An Orthophoto can be defined as an aerial photograph which is free from relief distortions, anomalies arising from camera lens & aircraft’s flying attitude (Roll, Pitch & Yaw OR Omega Phi Kappa). An Orthophoto combines the image characteristics of an aerial photograph with the geometric qualities of a map showing all ground features in their correct ground positions facilitating direct measurement of distances, areas, angles, and the detailed portions of ground features that may be generalized on traditional maps. An Orthophoto fulfills a fundamental role as a geometrically accurate base map.
2D & 3D Topographical mapping
Consists of digital data collection and creation of topographic map using the stereo plotting equipment. According to the specifications provided, the mapping must show all topographic details visible on the photography (with the exception of street hardware) that can be shown clearly at a scale of 1:2500 photographs. Particular care is often taken to show all fences, cut lines, and other evidence of land occupation. Features such as quarries, gravel pits, open pit mines, log piles, coal, sand and slag piles etc. are shown by areas (polygons).
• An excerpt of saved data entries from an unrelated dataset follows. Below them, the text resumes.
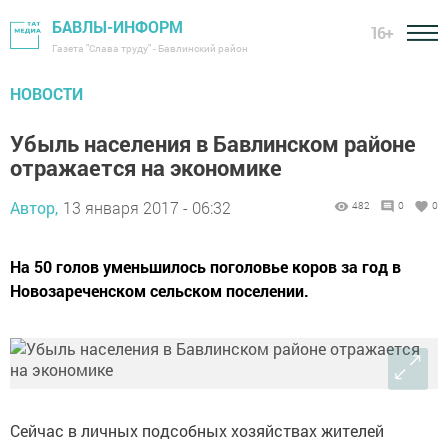
БАВЛЫ-ИНФОРМ
16+
Газета "Слава труду" - Бавлинский район
НОВОСТИ
Убыль населения в Бавлинском районе
отражается на экономике
Автор,
13 января 2017 - 06:32
482
0
0
На 50 голов уменьшилось поголовье коров за год в
Новозареченском сельском поселении.
Сейчас в личных подсобных хозяйствах жителей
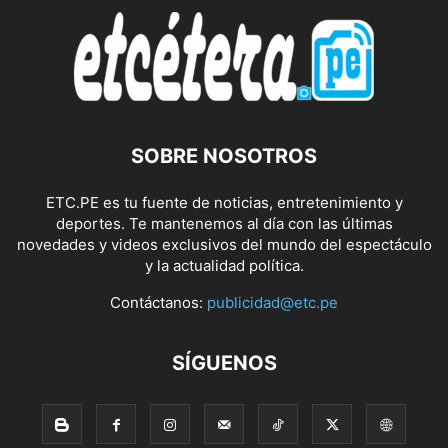
SOBRE NOSOTROS
ETC.PE es tu fuente de noticias, entretenimiento y
deportes. Te mantenemos al día con las últimas
novedades y videos exclusivos del mundo del espectáculo
y la actualidad política.
Contáctanos:
publicidad@etc.pe
SÍGUENOS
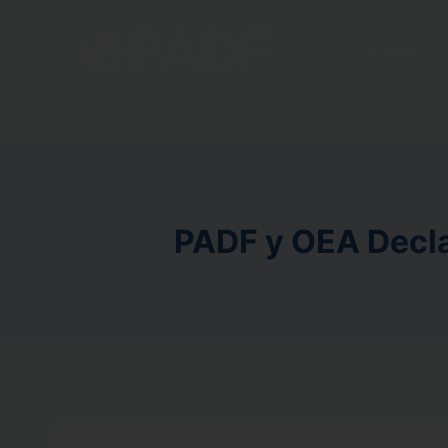
Home
PADF y OEA Decla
Digital Terrain Model (DTM)
A digital terrain model (DTM) also consists of mass points (X, Y) with elevation values (Z) but unlike the DEM, the mass points are not in the form of a regularly spaced grid. The mass points are placed randomly as per the undulation of the terrain and the density of points can be adjusted so as to represent the actual terrain. In other words, lesser mass points can be used in a flat area more mass points can be captured to describe undulating terrain. Breaklines (to depict sudden change in the terrain) are also an integral feature in a DTM, besides the mass points.
3D City Modeling
A 3D city model can be defined as a three-dimensional depiction of a city. A 3D city model consists of a digital elevation model (DEM) and 3D building data (building polygons). The building polygons are extruded on the basis of their elevation versus that of the ground (DEM). A 3D city model is used in a variety of fields including but not limited to urban planning, telecommunications, infrastructure development & tourism etc.
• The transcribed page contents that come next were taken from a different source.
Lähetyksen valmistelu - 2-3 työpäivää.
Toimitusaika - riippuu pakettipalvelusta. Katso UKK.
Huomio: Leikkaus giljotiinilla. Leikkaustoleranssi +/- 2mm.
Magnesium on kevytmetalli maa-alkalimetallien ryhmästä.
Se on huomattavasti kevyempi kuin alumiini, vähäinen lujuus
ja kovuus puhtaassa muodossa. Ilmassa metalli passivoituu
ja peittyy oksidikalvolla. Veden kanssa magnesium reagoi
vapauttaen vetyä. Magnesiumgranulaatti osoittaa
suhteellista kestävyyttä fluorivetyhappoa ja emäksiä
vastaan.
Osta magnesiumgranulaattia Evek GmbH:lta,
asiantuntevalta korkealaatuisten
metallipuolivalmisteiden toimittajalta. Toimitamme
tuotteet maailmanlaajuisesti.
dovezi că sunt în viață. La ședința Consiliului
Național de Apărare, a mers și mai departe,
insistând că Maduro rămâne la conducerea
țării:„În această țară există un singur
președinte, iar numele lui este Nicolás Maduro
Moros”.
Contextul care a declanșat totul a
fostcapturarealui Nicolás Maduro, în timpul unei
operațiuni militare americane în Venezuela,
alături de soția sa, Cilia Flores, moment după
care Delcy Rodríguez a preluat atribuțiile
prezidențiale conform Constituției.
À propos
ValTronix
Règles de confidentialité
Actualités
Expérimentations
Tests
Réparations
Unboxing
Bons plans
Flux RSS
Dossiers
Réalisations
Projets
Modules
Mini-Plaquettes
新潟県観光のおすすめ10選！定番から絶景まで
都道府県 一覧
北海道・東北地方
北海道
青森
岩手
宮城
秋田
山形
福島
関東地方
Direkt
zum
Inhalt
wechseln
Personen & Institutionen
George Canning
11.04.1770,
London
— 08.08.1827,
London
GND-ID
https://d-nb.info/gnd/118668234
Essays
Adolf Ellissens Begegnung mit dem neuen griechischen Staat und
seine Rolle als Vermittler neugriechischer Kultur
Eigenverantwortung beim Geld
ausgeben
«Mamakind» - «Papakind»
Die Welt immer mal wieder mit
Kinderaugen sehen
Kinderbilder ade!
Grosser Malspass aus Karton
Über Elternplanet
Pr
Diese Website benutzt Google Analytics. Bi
LiDAR (Light Detection And Ranging) is a method of generating precise and directly georeferenced spatial information about the shape and surface characteristics of the Earth. It has become an established method for collecting very dense and accurate elevation data across landscapes, shallow-water areas, and project sites. LiDAR is typically "flown" or collected from planes where it can rapidly collect points over large areas. LiDAR can also be collected from ground-based stationary and mobile platforms. These collection techniques are popular within the surveying and engineering communities because they are capable of producing extremely high accuracies and point densities, thus permitting the development of precise, realistic, three-dimensional representations of railroads, roadways, bridges, buildings, breakwaters, and other shoreline structures.